The maximum of the tangent of mechanical loss angle in the range of negative temperatures connected with the movements of chain fragments in the amorphous area or vitrification temperature [17, 18]. Addition of filler leads to the shift in this relaxation towards higher temperature, which suggests immobilization of fragments of PA6 chains by fly ash.

Conclusion

Addition of fly ash from biomass combustion containing over 57% CaO and 17% CaO and substantial amounts of alkaline oxides (4.32%) to polyamide 6 has a beneficial effect on dynamic mechanical and thermal properties of the material. Silane preparation improves compatibility of the polymer matrix and filler. It was found based on the DSC examinations of the composite specimens that crystalline phase of the polymeric matrix was reduced except for the material with lower filler content, whereas the range of melting temperature was not changed substantially. DSC analysis revealed that addition of fly ash from biomass combustion to PA6 causes only insignificant changes in melting temperature. Addition of fly ash from biomass combustion in small amount significantly increased the crystallinity degree and stiffness of composites of polymer with fly ash. It was found that the particles of filler added in the content of 5% have higher reinforcing effect that the particles added with higher amounts.

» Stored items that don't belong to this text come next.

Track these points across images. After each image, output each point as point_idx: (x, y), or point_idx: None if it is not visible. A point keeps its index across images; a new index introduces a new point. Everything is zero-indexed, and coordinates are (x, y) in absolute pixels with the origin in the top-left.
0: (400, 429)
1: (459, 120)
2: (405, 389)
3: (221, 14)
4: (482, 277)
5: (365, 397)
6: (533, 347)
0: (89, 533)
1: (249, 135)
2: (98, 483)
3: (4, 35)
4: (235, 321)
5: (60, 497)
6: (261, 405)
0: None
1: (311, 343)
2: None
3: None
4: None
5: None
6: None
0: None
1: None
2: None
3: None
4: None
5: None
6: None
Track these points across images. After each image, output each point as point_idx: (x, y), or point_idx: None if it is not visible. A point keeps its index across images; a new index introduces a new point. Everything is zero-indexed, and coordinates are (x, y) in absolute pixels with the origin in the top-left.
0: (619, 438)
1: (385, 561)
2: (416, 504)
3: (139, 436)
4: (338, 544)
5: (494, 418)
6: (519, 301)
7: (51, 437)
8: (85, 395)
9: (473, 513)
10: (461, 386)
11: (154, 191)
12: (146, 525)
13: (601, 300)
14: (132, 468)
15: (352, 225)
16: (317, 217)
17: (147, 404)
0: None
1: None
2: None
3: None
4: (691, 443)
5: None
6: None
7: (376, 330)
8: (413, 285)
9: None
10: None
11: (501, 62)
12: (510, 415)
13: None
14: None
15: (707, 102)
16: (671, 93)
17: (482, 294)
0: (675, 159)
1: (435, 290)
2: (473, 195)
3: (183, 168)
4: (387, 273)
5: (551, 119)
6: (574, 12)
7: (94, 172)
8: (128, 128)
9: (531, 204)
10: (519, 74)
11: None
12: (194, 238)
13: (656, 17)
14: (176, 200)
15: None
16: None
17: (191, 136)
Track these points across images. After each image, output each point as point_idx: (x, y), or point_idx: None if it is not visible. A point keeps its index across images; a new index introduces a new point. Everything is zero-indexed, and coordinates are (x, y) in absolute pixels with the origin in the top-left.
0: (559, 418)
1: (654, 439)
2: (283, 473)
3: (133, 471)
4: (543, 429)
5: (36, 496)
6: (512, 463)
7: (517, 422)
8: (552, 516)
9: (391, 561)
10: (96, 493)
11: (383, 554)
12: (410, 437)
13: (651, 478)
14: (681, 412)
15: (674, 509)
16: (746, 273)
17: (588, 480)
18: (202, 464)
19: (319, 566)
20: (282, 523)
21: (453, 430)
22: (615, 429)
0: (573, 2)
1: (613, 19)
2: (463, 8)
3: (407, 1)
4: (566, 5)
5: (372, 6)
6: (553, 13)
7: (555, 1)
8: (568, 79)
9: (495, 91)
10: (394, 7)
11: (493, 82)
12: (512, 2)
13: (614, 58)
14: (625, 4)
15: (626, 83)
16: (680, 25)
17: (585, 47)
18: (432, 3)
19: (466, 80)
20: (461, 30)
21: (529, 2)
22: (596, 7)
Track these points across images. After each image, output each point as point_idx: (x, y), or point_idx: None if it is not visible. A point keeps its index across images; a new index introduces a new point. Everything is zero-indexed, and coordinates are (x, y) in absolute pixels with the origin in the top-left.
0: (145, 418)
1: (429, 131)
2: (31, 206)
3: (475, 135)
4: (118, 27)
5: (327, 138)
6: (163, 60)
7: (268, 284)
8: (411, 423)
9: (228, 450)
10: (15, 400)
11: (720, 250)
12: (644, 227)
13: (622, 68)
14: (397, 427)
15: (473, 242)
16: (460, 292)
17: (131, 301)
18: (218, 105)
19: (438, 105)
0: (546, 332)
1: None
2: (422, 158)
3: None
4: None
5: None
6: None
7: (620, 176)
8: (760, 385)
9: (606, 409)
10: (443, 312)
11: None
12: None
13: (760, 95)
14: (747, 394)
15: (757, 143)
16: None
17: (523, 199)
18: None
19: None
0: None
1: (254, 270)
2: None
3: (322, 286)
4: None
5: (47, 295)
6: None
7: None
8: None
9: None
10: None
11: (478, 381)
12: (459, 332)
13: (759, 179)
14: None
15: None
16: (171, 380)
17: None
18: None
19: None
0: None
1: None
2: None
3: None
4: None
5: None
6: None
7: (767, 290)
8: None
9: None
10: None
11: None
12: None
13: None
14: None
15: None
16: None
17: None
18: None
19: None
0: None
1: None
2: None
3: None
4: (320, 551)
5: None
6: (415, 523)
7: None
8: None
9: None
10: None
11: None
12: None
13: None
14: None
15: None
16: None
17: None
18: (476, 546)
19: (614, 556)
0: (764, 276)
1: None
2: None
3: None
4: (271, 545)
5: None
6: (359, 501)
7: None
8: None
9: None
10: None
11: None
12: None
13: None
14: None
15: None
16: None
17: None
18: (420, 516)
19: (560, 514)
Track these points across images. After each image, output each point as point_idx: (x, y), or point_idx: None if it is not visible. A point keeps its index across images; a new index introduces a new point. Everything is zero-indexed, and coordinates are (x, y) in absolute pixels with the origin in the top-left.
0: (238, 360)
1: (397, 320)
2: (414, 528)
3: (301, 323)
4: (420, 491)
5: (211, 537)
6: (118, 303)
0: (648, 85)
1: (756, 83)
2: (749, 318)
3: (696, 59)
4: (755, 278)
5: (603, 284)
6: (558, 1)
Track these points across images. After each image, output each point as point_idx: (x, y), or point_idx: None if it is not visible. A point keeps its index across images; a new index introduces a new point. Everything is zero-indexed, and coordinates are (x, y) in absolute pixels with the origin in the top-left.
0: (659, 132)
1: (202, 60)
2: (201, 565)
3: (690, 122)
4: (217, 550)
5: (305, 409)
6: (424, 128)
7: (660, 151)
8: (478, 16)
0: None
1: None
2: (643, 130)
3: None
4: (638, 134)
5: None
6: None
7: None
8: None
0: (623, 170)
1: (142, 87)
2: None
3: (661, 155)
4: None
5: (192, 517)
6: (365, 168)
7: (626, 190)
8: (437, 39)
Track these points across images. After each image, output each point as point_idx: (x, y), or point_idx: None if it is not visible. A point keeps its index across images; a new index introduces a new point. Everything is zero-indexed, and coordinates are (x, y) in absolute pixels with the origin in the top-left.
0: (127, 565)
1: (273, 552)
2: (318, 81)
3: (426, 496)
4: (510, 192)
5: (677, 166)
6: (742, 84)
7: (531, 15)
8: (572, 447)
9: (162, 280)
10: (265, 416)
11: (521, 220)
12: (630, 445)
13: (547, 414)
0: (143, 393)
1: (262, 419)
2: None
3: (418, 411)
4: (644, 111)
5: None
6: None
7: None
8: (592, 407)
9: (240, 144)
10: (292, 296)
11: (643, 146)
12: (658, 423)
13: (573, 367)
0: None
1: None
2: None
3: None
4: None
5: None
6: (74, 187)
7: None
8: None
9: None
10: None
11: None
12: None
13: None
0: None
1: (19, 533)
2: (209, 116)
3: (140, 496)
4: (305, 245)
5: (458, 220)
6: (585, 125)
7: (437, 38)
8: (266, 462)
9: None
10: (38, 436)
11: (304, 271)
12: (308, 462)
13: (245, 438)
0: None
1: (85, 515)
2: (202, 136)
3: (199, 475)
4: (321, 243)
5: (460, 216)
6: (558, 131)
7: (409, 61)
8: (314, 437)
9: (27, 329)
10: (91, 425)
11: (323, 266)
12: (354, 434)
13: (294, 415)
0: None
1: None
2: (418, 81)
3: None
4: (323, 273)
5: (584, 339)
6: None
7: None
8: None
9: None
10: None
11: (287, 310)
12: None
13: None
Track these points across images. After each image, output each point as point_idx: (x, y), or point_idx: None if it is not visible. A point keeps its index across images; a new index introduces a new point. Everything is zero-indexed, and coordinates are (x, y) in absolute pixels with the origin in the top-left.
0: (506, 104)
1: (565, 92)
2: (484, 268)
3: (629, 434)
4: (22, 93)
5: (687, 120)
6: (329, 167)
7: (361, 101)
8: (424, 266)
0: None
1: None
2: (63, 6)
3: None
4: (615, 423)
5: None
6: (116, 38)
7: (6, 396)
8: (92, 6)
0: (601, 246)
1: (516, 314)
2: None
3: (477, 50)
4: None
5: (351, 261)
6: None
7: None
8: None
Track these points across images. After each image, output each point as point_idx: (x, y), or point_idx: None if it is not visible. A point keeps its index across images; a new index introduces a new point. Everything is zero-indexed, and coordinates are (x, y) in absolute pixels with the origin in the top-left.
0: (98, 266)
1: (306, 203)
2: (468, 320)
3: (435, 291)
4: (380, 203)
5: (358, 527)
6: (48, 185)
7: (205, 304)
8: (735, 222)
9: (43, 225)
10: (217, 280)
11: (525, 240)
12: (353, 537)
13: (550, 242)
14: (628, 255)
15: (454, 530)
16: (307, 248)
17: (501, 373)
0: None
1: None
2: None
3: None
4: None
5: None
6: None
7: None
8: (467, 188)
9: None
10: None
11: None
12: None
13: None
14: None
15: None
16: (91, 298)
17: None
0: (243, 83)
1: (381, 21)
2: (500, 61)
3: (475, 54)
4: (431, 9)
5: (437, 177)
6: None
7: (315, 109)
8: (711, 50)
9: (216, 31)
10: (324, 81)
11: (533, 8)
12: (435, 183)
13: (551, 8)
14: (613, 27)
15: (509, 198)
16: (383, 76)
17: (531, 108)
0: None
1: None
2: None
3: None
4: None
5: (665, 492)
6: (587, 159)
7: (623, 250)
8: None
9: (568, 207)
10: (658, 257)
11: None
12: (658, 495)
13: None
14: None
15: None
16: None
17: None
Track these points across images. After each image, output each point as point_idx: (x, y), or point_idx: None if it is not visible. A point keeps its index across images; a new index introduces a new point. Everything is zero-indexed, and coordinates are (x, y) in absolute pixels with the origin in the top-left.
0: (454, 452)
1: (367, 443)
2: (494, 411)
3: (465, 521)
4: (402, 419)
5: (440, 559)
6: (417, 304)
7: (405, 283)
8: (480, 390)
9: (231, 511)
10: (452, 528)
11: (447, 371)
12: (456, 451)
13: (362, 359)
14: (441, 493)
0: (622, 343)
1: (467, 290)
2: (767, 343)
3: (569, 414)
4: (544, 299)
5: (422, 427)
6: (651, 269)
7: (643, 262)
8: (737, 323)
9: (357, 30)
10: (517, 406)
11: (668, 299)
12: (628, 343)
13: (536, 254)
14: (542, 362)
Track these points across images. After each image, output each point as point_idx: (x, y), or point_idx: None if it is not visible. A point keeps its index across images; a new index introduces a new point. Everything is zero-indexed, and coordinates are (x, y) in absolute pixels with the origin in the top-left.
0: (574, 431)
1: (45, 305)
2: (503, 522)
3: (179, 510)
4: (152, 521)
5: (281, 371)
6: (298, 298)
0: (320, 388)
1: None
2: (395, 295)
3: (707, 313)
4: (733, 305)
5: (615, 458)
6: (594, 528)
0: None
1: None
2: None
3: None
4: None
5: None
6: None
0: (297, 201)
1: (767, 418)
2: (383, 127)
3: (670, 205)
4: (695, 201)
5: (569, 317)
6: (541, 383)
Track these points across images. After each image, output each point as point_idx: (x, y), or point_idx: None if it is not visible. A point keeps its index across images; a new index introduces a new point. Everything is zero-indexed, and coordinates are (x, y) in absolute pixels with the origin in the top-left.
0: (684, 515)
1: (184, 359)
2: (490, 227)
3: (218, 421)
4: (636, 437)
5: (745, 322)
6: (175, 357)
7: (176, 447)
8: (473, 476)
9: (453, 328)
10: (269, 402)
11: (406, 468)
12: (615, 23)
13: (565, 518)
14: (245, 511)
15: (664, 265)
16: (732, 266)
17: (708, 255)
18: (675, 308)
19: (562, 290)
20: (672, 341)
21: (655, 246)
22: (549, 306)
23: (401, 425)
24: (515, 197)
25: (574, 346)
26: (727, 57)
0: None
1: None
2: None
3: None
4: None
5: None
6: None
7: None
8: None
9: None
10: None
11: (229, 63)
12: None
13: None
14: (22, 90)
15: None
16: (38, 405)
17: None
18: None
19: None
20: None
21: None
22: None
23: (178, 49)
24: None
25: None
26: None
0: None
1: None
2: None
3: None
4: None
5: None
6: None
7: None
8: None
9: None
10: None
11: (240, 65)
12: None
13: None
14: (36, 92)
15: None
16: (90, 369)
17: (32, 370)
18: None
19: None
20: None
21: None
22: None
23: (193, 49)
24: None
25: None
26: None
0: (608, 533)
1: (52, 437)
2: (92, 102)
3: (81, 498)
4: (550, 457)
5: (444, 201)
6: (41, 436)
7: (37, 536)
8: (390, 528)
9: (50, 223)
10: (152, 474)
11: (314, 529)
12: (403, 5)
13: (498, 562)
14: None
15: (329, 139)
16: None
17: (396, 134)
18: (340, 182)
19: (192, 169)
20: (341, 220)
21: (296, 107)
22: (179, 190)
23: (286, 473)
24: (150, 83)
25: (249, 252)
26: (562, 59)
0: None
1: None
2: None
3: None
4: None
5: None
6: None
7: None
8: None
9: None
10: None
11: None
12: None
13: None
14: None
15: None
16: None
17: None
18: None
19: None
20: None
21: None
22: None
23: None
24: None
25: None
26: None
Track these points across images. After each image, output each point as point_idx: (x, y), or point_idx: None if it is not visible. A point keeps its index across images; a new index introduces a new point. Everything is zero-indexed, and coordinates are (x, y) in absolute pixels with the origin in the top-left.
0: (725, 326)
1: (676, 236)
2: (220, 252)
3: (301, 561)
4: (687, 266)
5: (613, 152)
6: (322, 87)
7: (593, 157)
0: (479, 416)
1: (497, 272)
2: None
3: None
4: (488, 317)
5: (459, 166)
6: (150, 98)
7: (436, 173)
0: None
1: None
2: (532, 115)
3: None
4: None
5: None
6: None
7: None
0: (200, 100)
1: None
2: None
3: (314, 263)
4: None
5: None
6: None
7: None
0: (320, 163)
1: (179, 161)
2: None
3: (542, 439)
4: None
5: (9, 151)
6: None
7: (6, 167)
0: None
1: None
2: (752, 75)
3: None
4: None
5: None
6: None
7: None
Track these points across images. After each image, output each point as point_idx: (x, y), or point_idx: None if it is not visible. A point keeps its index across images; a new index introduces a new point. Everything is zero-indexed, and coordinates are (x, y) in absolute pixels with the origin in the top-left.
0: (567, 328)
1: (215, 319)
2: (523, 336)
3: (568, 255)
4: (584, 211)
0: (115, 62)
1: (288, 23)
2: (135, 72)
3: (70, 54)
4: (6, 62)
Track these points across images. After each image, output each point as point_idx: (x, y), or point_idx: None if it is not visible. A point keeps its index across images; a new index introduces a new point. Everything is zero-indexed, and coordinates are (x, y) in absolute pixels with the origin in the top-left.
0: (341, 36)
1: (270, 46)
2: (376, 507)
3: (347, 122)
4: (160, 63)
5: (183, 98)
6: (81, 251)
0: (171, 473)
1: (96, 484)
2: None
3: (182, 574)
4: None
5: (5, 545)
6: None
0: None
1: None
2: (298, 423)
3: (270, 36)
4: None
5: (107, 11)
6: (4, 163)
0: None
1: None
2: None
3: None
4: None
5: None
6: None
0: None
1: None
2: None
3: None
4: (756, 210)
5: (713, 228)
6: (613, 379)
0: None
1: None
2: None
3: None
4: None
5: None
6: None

In the range of filler content studied, the effect of this parameter on the value of phase transition temperatures for the composites of polymer with fly ash is insignificant. This can be explained by the crystalline structure which is limited by filler particles during composite cooling. The effect of greater amount of filler is smaller, which results in lower reinforcing effect of the nanofiller. The composites studied are characterized by better thermomechanical properties compared to PA6 without filler, whereas the composites with the amount of 5% are characterized by higher storage modulus, mainly in the range of temperatures of −100 to 80 °C. The significant effect of filler on the microstructure of the materials studied was also found, with the most substantial changes recorded for the greatest (15%) content of filler.